[[ Input for this task open ]]
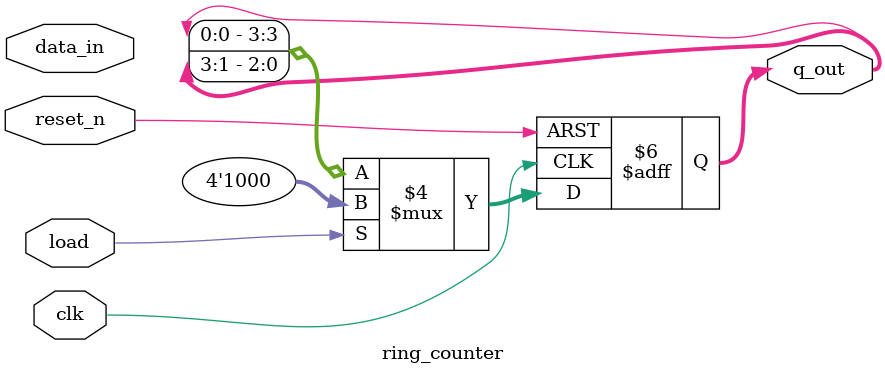
<source format=v>
`timescale 1ns / 1ps


module ring_counter(
    input [3:0] data_in,
    input load,
    input reset_n,
    input clk,
    output reg [3:0] q_out
    );
    
    always @(posedge clk, negedge reset_n)
        begin
            if(~reset_n)
                q_out <= 4'b0000;
            else
            begin
                if(load)
                    q_out <= 4'b1000;
                else
                    q_out <= {q_out[0],q_out[3:1]};
            end
         end
endmodule

</source>
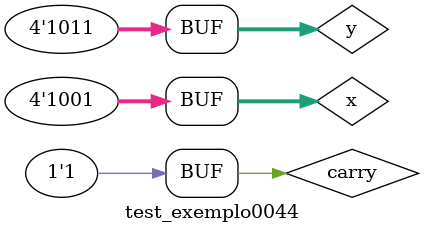
<source format=v>


module FullAdder(s, carryOut, x, y, carryIn);
  output s, carryOut;
  input x, y, carryIn;
  wire a, b, c;

//-- portas 
  xor (a, x, y);
  xor (s, a, carryIn);   
  and (b, x, y);
  and (c, a, carryIn);
  or (carryOut, c, b);
  
endmodule //--FullAdder

// ------------------------- 
// somador
// ------------------------- 

module somador(s, carryOut, x, y, carryIn);
  output [3:0] s;
  output carryOut;
  input  [3:0] x, y;
  input carryIn;
  
  wire c1, c2, c3, z1, z2, z3, z4, z5;
  
  //--portas 
  xor (z1, y[0] , carryIn);
  xor (z2, y[1] , carryIn);
  xor (z3, y[2] , carryIn);
  xor (z4, y[3] , carryIn);
  FullAdder FULLADDER0(s[0], c1, x[0], z1, carryIn);
  FullAdder FULLADDER1(s[1], c2, x[1], z2, c1);
  FullAdder FULLADDER2(s[2], c3, x[2], z3, c2);
  FullAdder FULLADDER3(s[3], z5, x[3], z4, c3);
  xor (carryOut, z5 , carryIn);
  
endmodule //--somador

 module verificarSeE0(output s , input [3:0] a);
 
 wire tmp0,tmp1,tmp2,tmp3;
 
 nor NOR0( tmp0 , 0 , a[0]);
 nor NOR1( tmp1 , 0 , a[1]);
 nor NOR2( tmp2 , 0 , a[2]);
 nor NOR3( tmp3 , 0 , a[3]);
 
 assign s = tmp0 & tmp1 & tmp2 & tmp3;
 
endmodule //-- FIm testa se e 0

module test_exemplo0044; 
// ------------------------- definir dados 
reg [3:0] x; 
reg [3:0] y; 
reg carry; 
wire [3:0] soma;
wire carryOut , resp; 

somador SOMADOR0(soma, carryOut, x, y, carry);

//-- VErificar se o resultado e 0
verificarSeE0 VERIFICAR0(resp, soma);

// ------------------------- parte principal 
  initial
  begin
  $display("Exemplo0044 - Samuel Eusébio da Silva - 435055"); 
  
  //--Testes
  $monitor($time," x = %b y = %b carryIn = %b carry out = %b soma = %b Verificacao se e 0 : %b\n",x, y, carry,carryOut,soma,resp );
  end
  
  // Entradas
  initial
  begin
  x = 4'b0010;y = 4'b0100; carry = 1'b0;


  #5 x = 4'b0001;y = 4'b1111;
  #5 x = 4'b0011;y = 4'b1011;
  #5 x = 4'b0001;y = 4'b1011;
  #5 x = 4'b0001;y = 4'b1011;
  
   #5 x = 4'b0010;y = 4'b0100;carry = 1'b1;
   #5 x = 4'b1001;y = 4'b1111;
   #5 x = 4'b0011;y = 4'b1011;
   #5 x = 4'b0101;y = 4'b1011;
   #5 x = 4'b1001;y = 4'b1011;

  end
endmodule // --test
</source>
[[ Input for this task closed ]]
## Request
Leave the pictures out and set down the rest of the listing above exactly.

## Solution to this exercise
<source format=v>
`timescale 1ns / 1ps


module ring_counter(
    input [3:0] data_in,
    input load,
    input reset_n,
    input clk,
    output reg [3:0] q_out
    );
    
    always @(posedge clk, negedge reset_n)
        begin
            if(~reset_n)
                q_out <= 4'b0000;
            else
            begin
                if(load)
                    q_out <= 4'b1000;
                else
                    q_out <= {q_out[0],q_out[3:1]};
            end
         end
endmodule

</source>
<source format=v>


module FullAdder(s, carryOut, x, y, carryIn);
  output s, carryOut;
  input x, y, carryIn;
  wire a, b, c;

//-- portas 
  xor (a, x, y);
  xor (s, a, carryIn);   
  and (b, x, y);
  and (c, a, carryIn);
  or (carryOut, c, b);
  
endmodule //--FullAdder

// ------------------------- 
// somador
// ------------------------- 

module somador(s, carryOut, x, y, carryIn);
  output [3:0] s;
  output carryOut;
  input  [3:0] x, y;
  input carryIn;
  
  wire c1, c2, c3, z1, z2, z3, z4, z5;
  
  //--portas 
  xor (z1, y[0] , carryIn);
  xor (z2, y[1] , carryIn);
  xor (z3, y[2] , carryIn);
  xor (z4, y[3] , carryIn);
  FullAdder FULLADDER0(s[0], c1, x[0], z1, carryIn);
  FullAdder FULLADDER1(s[1], c2, x[1], z2, c1);
  FullAdder FULLADDER2(s[2], c3, x[2], z3, c2);
  FullAdder FULLADDER3(s[3], z5, x[3], z4, c3);
  xor (carryOut, z5 , carryIn);
  
endmodule //--somador

 module verificarSeE0(output s , input [3:0] a);
 
 wire tmp0,tmp1,tmp2,tmp3;
 
 nor NOR0( tmp0 , 0 , a[0]);
 nor NOR1( tmp1 , 0 , a[1]);
 nor NOR2( tmp2 , 0 , a[2]);
 nor NOR3( tmp3 , 0 , a[3]);
 
 assign s = tmp0 & tmp1 & tmp2 & tmp3;
 
endmodule //-- FIm testa se e 0

module test_exemplo0044; 
// ------------------------- definir dados 
reg [3:0] x; 
reg [3:0] y; 
reg carry; 
wire [3:0] soma;
wire carryOut , resp; 

somador SOMADOR0(soma, carryOut, x, y, carry);

//-- VErificar se o resultado e 0
verificarSeE0 VERIFICAR0(resp, soma);

// ------------------------- parte principal 
  initial
  begin
  $display("Exemplo0044 - Samuel Eusébio da Silva - 435055"); 
  
  //--Testes
  $monitor($time," x = %b y = %b carryIn = %b carry out = %b soma = %b Verificacao se e 0 : %b\n",x, y, carry,carryOut,soma,resp );
  end
  
  // Entradas
  initial
  begin
  x = 4'b0010;y = 4'b0100; carry = 1'b0;


  #5 x = 4'b0001;y = 4'b1111;
  #5 x = 4'b0011;y = 4'b1011;
  #5 x = 4'b0001;y = 4'b1011;
  #5 x = 4'b0001;y = 4'b1011;
  
   #5 x = 4'b0010;y = 4'b0100;carry = 1'b1;
   #5 x = 4'b1001;y = 4'b1111;
   #5 x = 4'b0011;y = 4'b1011;
   #5 x = 4'b0101;y = 4'b1011;
   #5 x = 4'b1001;y = 4'b1011;

  end
endmodule // --test
</source>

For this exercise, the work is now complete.